Today it is the Center for Children and Young People with Disabilities.

www.mozgasjavito.hu

© Bartha Levente

GRESHAM PALACE, BUDAPEST, HUNGARY

The Palace of the Gresham Insurance Company (the latter Apartment and Retail Complex) was the most luxurious apartment development in the capital, built with the utmost precision and level of luxury directly upon the axis of the Lánchíd (Chain Bridge).

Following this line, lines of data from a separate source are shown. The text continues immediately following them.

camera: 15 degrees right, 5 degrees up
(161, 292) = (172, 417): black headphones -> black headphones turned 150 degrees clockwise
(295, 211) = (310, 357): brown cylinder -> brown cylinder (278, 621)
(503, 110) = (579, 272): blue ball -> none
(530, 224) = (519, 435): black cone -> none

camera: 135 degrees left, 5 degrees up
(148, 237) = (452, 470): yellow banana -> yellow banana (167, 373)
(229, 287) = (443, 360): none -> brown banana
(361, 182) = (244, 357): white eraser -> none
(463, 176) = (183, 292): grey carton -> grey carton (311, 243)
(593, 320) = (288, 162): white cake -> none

The designers were Zsigmond QUITTNER and József VÁGÓ; the sculptural ornamentation is the work of Géza MARÓTI, Ede TELCS, Miklós LIGETI, Ede MARGÓ and Szigfrid PONGRÁCZ. The stain-glass windows of the staircase opening from sky-lit passages were designed and carried out by Miksa RÓTH. The whole building is characterised by the three dimensional, sculptural handling of novelly formed elements. (Source: Budapest Architectural guide - 20th century, 6Bt, 1997)
Today it functions as a Four Seasons Hotel.

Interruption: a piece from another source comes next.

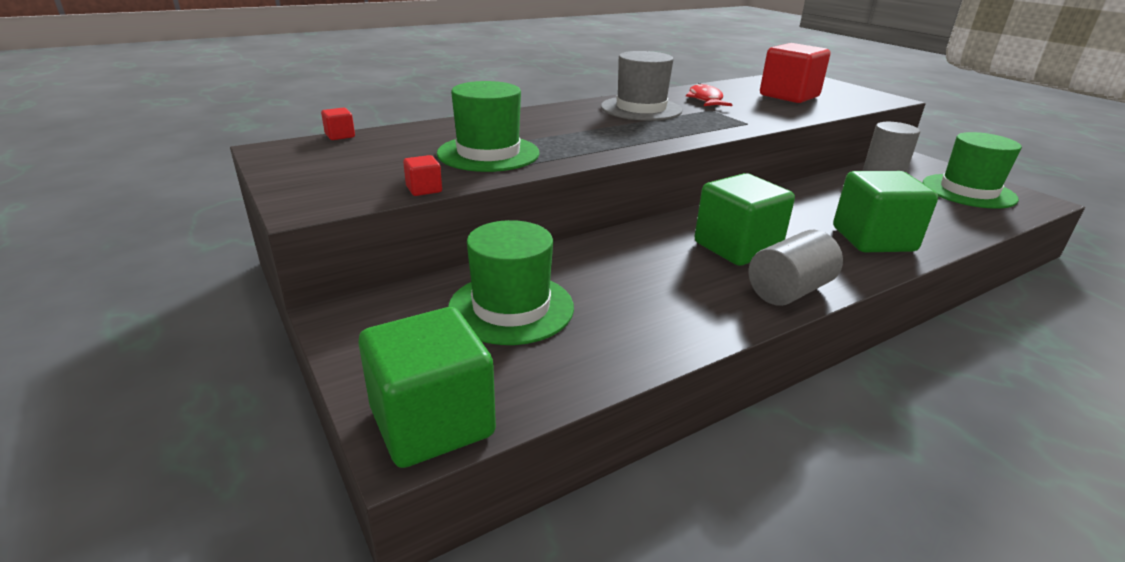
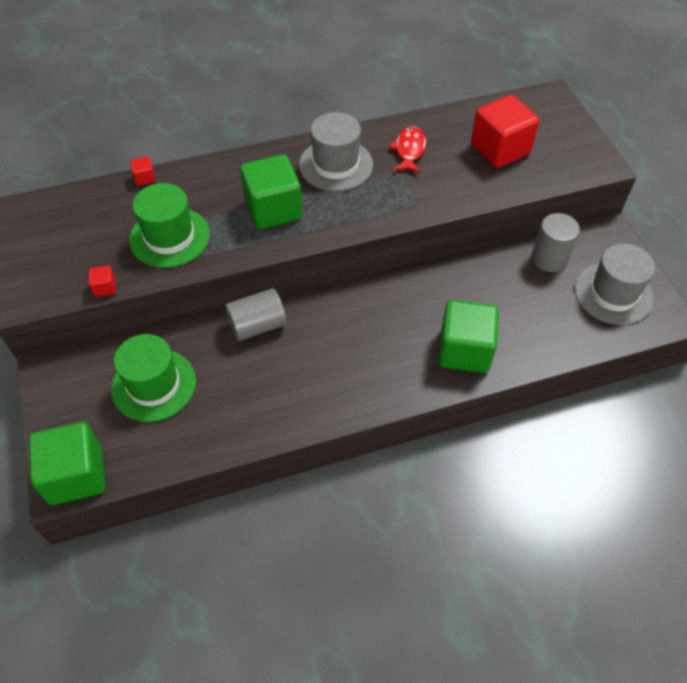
camera: 15 degrees right, 25 degrees up
(340, 136) = (68, 192): red cube -> red cube (145, 178)
(737, 247) = (346, 343): green cube -> green cube (273, 209)
(789, 291) = (352, 401): grey cylinder -> grey cylinder (257, 325)
(968, 191) = (613, 293): green hat -> grey hat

www.fourseasons.com/budapest

© Hack Róbert, KÖH

ÁLDÁS UTCAI PRIMARY SCHOOL, BUDAPEST, HUNGARY

Designed by Dezso ZRUMECZKY, the school was built over a two year period (1911-1912).
It was built in the last peaceful years before WWI, and so was the Városmajor Utcai Primary School, designed by Károly KÓS, the leader of this turn of the century movement using folk elements, to which Zrumeczky belonged as well.
Specific attention was paid to the design of certain common spaces and the ergonomics of school equipment and furnishings including the playground, students' desks, retractable chalk boards, and teachers' desks.
The first classes started on September 7, 1912 in 16 classrooms, the facilities included a gymnasium, a staff room, a medical office and dispensary, a three-room nursery, as well as residences for the principal, janitor and nursery attendant.
During WWI it served as a military hospital, and during WWII, bombs destroyed the whole west wing. After extensive internal and external renovations, the building has regained its original character. Modifications included the construction of a stage, an inner load-bearing wall and the replacement of the original wood fence with a metal one.
Modernization efforts in the 1990's included the construction of dining rooms for students and teachers, upgrading the heating systems, electrical wiring and building insulation. The most extensive renovation occurred in 1995 when the lower and upper schools merged. As a result of the expansion, five new classrooms, a library, a weights room, physics and chemistry preparatory rooms and laboratories and studios were added.
We are very fond of our school and guard it zealously, as a safe harbour for those who come here to be guided and enlightened. The quaint architecture that houses the most modern facilities is a reminder of the importance of our heritage as we forge into the future, espousing new ideas, rediscovering traditional ones, while fostering the talents of all who work and play here.

www.aldassuli.gportal.hu

© Hack Róbert, KÖH

HOUSE OF HUNGARIAN ART NOUVEAU - BEDÖ HOUSE, BUDAPEST, HUNGARY

The architect of the Bedö House was Emil VIDOR (1903). The palace (apartment house) of the art collector, Béla BEDÖ is an elegant example of French taste and was built behind surrounding conservative, or Vienna-style buildings. To the varied and lively, playful facade reminiscent of French and Belgian Art Nouveau, Vidor added the well-balances Jugendstil elements of Munich - such as the horizontal stripes on the plaster facade and the ceramic figures on the top of the balconies. The use of split levels is unusual in city buildings and harmonious organisations of the various decorative elements and building materials prove Vidor's unbelievable designing and constructing abilities. The stain-glassed windows of the staircase that have remained intact are especially valuable, as are the protected interior decorations and the sole survivor of the original three wrought-iron shop front. (Source: Budapest Architectural guide - 20th century, 6Bt, 1997)

Its ground-floor is today the home of The House of Hungarian Art Nouveau where a permanent exhibition and a café is to be found.